Your assignment - Return the text lines of all the rows below word for word and in their original order, leaving out the pictures.

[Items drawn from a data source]
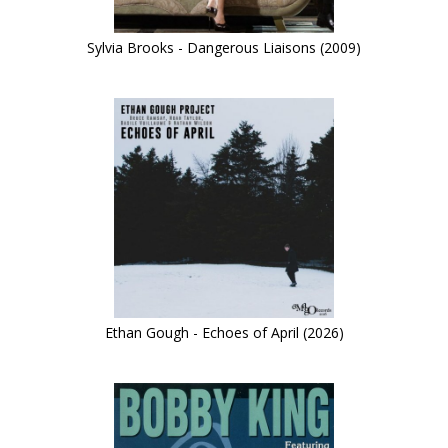
Sylvia Brooks - Dangerous Liaisons (2009)
Ethan Gough - Echoes of April (2026)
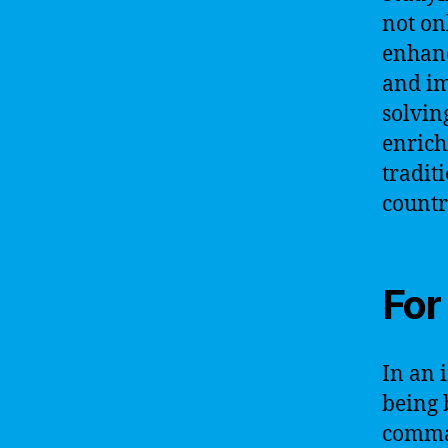
not on
enhanc
and im
solvin
enrich
tradit
countr
For
In an 
being 
comman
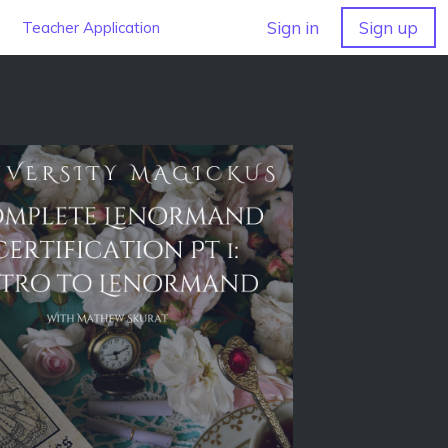
Sign in
Sign up
Teacher Application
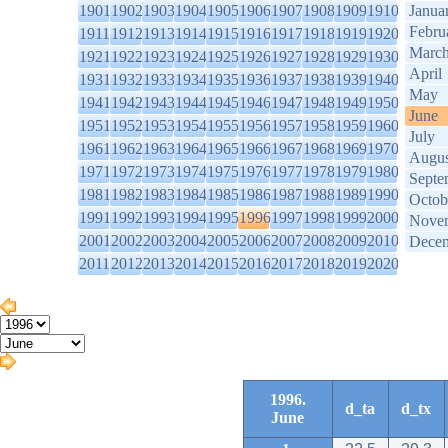
1901
1902
1903
1904
1905
1906
1907
1908
1909
1910
Janua
Febru
1911
1912
1913
1914
1915
1916
1917
1918
1919
1920
Marc
1921
1922
1923
1924
1925
1926
1927
1928
1929
1930
April
1931
1932
1933
1934
1935
1936
1937
1938
1939
1940
May
1941
1942
1943
1944
1945
1946
1947
1948
1949
1950
June
1951
1952
1953
1954
1955
1956
1957
1958
1959
1960
July
1961
1962
1963
1964
1965
1966
1967
1968
1969
1970
Augus
1971
1972
1973
1974
1975
1976
1977
1978
1979
1980
Septe
1981
1982
1983
1984
1985
1986
1987
1988
1989
1990
Octob
1991
1992
1993
1994
1995
1996
1997
1998
1999
2000
Nove
2001
2002
2003
2004
2005
2006
2007
2008
2009
2010
Dece
2011
2012
2013
2014
2015
2016
2017
2018
2019
2020
1996.
d_ta
d_tx
June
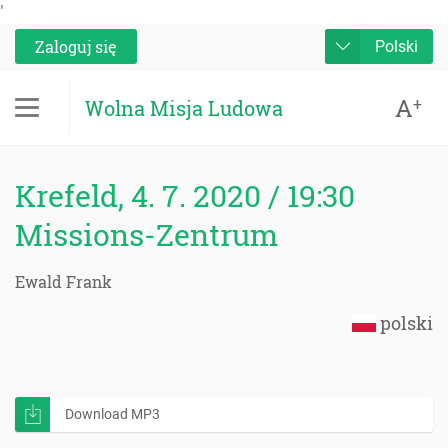
'
Zaloguj się
Polski
A
+
Wolna Misja Ludowa
Krefeld, 4. 7. 2020 / 19:30
Missions-Zentrum
Ewald Frank
polski
Download MP3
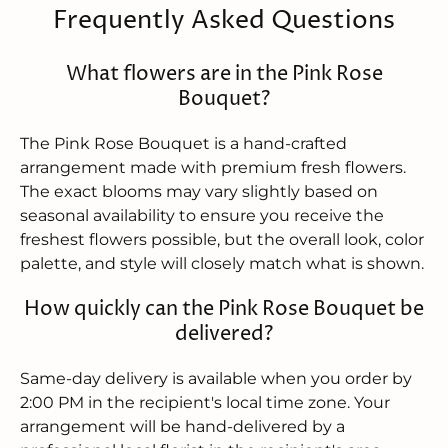
Frequently Asked Questions
What flowers are in the Pink Rose
Bouquet?
The Pink Rose Bouquet is a hand-crafted
arrangement made with premium fresh flowers.
The exact blooms may vary slightly based on
seasonal availability to ensure you receive the
freshest flowers possible, but the overall look, color
palette, and style will closely match what is shown.
How quickly can the Pink Rose Bouquet be
delivered?
Same-day delivery is available when you order by
2:00 PM in the recipient's local time zone. Your
arrangement will be hand-delivered by a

Problem solution -
Sylvia Brooks - Dangerous Liaisons (2009)
Ethan Gough - Echoes of April (2026)
not on
enhanc
and im
solvin
enrich
tradit
countr
For
In an 
being 
comman
Sign in
Sign up
Teacher Application
1901
1902
1903
1904
1905
1906
1907
1908
1909
1910
Janua
Febru
1911
1912
1913
1914
1915
1916
1917
1918
1919
1920
Marc
1921
1922
1923
1924
1925
1926
1927
1928
1929
1930
April
1931
1932
1933
1934
1935
1936
1937
1938
1939
1940
May
1941
1942
1943
1944
1945
1946
1947
1948
1949
1950
June
1951
1952
1953
1954
1955
1956
1957
1958
1959
1960
July
1961
1962
1963
1964
1965
1966
1967
1968
1969
1970
Augus
1971
1972
1973
1974
1975
1976
1977
1978
1979
1980
Septe
1981
1982
1983
1984
1985
1986
1987
1988
1989
1990
Octob
1991
1992
1993
1994
1995
1996
1997
1998
1999
2000
Nove
2001
2002
2003
2004
2005
2006
2007
2008
2009
2010
Dece
2011
2012
2013
2014
2015
2016
2017
2018
2019
2020
1996.
d_ta
d_tx
June
'
Zaloguj się
Polski
A
+
Wolna Misja Ludowa
Krefeld, 4. 7. 2020 / 19:30
Missions-Zentrum
Ewald Frank
polski
Download MP3
Frequently Asked Questions
What flowers are in the Pink Rose
Bouquet?
The Pink Rose Bouquet is a hand-crafted
arrangement made with premium fresh flowers.
The exact blooms may vary slightly based on
seasonal availability to ensure you receive the
freshest flowers possible, but the overall look, color
palette, and style will closely match what is shown.
How quickly can the Pink Rose Bouquet be
delivered?
Same-day delivery is available when you order by
2:00 PM in the recipient's local time zone. Your
arrangement will be hand-delivered by a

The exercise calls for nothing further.